President Obama sounded eerily like Rev. Pat Robertson in his remarks:

Finally, I want to speak directly to the people of Haiti. Few in the world have endured the hardships that you have known. Long before this tragedy, daily life itself was often a bitter struggle. And after suffering so much for so long, to face this new horror must cause some to look up and ask, have we somehow been forsaken?

Bad form, should anyone believe God is with people in suffering. Then came the Obama pep talk, complete with future tense:

To the people of Haiti, we say clearly, and with conviction, you will not be forsaken; you will not be forgotten. In this, your hour of greatest need, America stands with you. The world stands with you. We know that you are a strong and resilient people. You have endured a history of slavery and struggle, of natural disaster and recovery. And through it all, your spirit has been unbroken and your faith has been unwavering. So today, you must know that help is arriving -- much, much more help is on the way.

If help were arriving, thirsty, hungry, injured people would know. So would reporters:

But two days after the earthquake, there was little evidence of the aid effort in the capital of the hemisphere's poorest country.

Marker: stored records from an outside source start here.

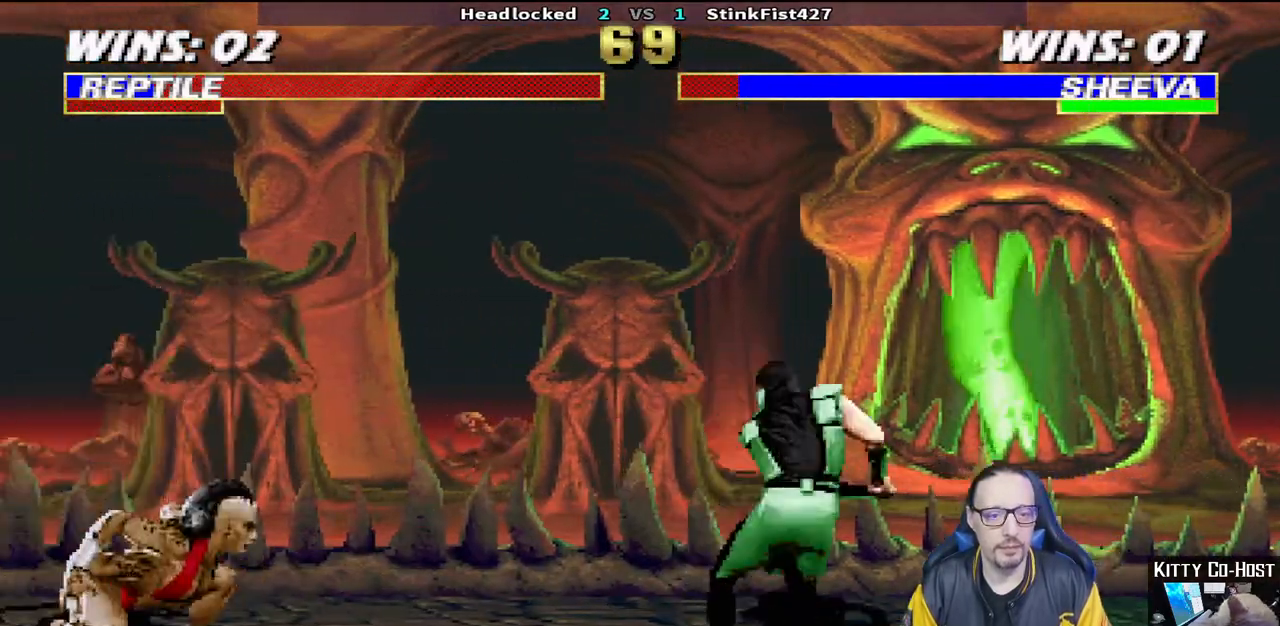
{"buttons": ["TRIANGLE"], "left_stick": "center", "right_stick": "center", "events": [[100, "TRIANGLE", "down"], [200, "TRIANGLE", "up"], [283, "TRIANGLE", "down"], [317, "DPAD_LEFT", "up"], [317, "DPAD_UP", "up"], [317, "L1", "up"], [367, "TRIANGLE", "up"], [417, "TRIANGLE", "down"]]}
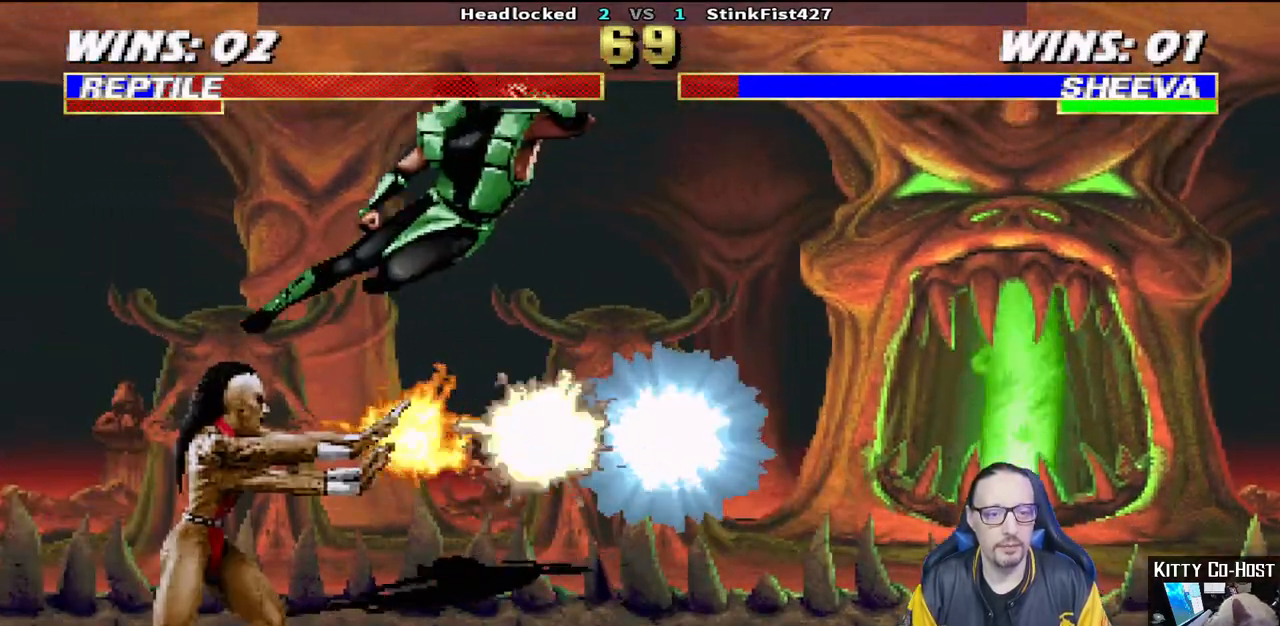
{"buttons": ["L1", "DPAD_LEFT"], "left_stick": "center", "right_stick": "center", "events": [[67, "TRIANGLE", "up"], [233, "DPAD_LEFT", "down"], [233, "L1", "down"], [333, "SQUARE", "down"], [417, "SQUARE", "up"]]}
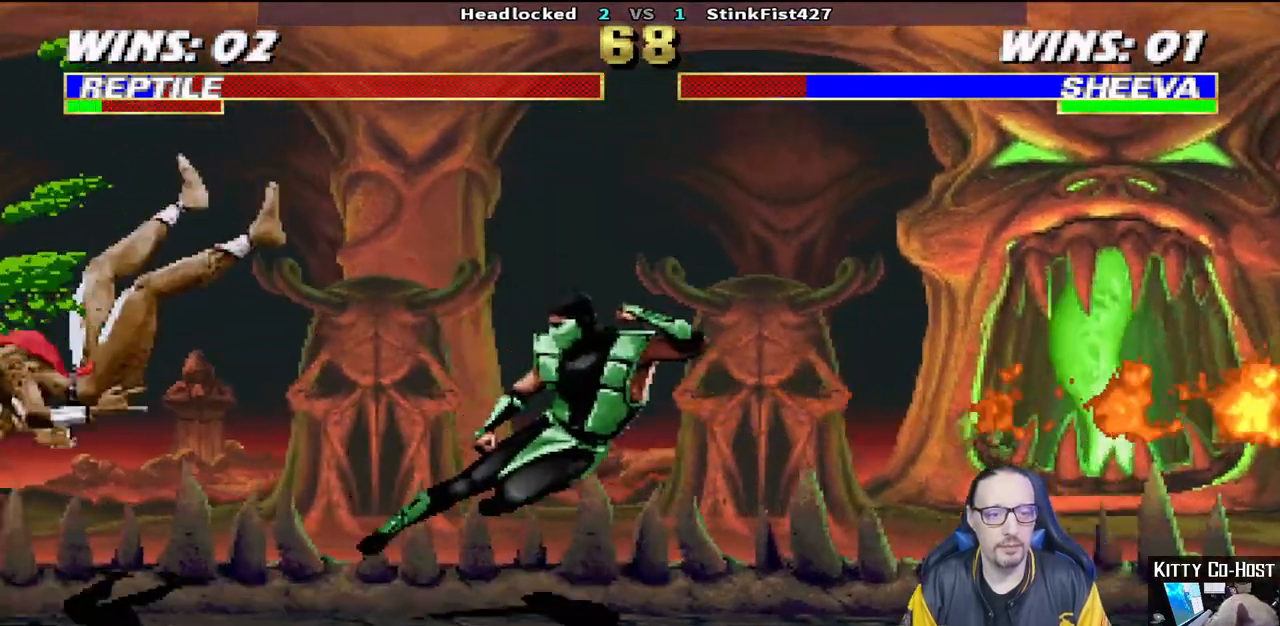
{"buttons": ["L1", "DPAD_RIGHT"], "left_stick": "center", "right_stick": "center", "events": [[217, "DPAD_UP", "down"], [367, "DPAD_LEFT", "up"], [383, "DPAD_RIGHT", "down"], [383, "DPAD_UP", "up"]]}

Secretary of State Hillary Clinton spoke on international aid last week. She lobbied for returning USAID to its place as the "world's preeminent development agency." She called for working with private organizations, like the Clinton Global Initiative. What happened between her speech and the Haiti earthquake to improve USAID's capabilities? Likely very little. It's interesting to note President Bill Clinton's primary fundraising role for Haitian rescue and recovery efforts

President Obama implored the Haitian people (without cell phones or televisions) to understand:

None of this will seem quick enough if you have a loved one who's trapped, if you're sleeping on the streets, if you can't feed your children. But it's important that everybody in Haiti understand, at this very moment one of the largest relief efforts in our recent history is moving towards Haiti. More American search and rescue teams are coming. More food. More water. Doctors, nurses, paramedics. More of the people, equipment and capabilities that can make the difference between life and death.

Like Katrina, there is no local capacity. It must come from elsewhere. Capabilities only make the difference if they arrive in time.

My intent is not to criticize anyone helping with the rescue and recovery effort. People are doing the best they can with what they have. NGO's have mission but not capacity, while the U.S. military has capacity but not mission. That said, Pentagon Chief Bob Gates is much more engaged than Donald Rumsfeld after Katrina. His resources will likely determine the ultimate success of the mission. The AP reported:

The U.S. military has distributed its first aid in the massive effort to help quake-ravaged Haiti.

The first distribution occurred about midday Friday.

That's for an estimated 3 million people. One Haitian man praised the prospect of the U.S. military's arrival. "When the U.S. occupation is good and big, it creates work, builds roads, helps people," he said. Not only that, Milton added, Marines tended to toss the remains of their meals into the city's omnipresent mountains of garbage. "They bring good ham and cheese," he said. "And you know it's good food because they have eaten it."

That "good ham and cheese" now comes from a contractor. Virtually all support services for the American military are privatized, food, water, even shelter. How has this impacted our ability to respond in Haiti? It's a question for another day. The priority is to immediately meet the most basic of human needs.

Help is on the way. It will get there when it gets there. I hope the Haitian people understand.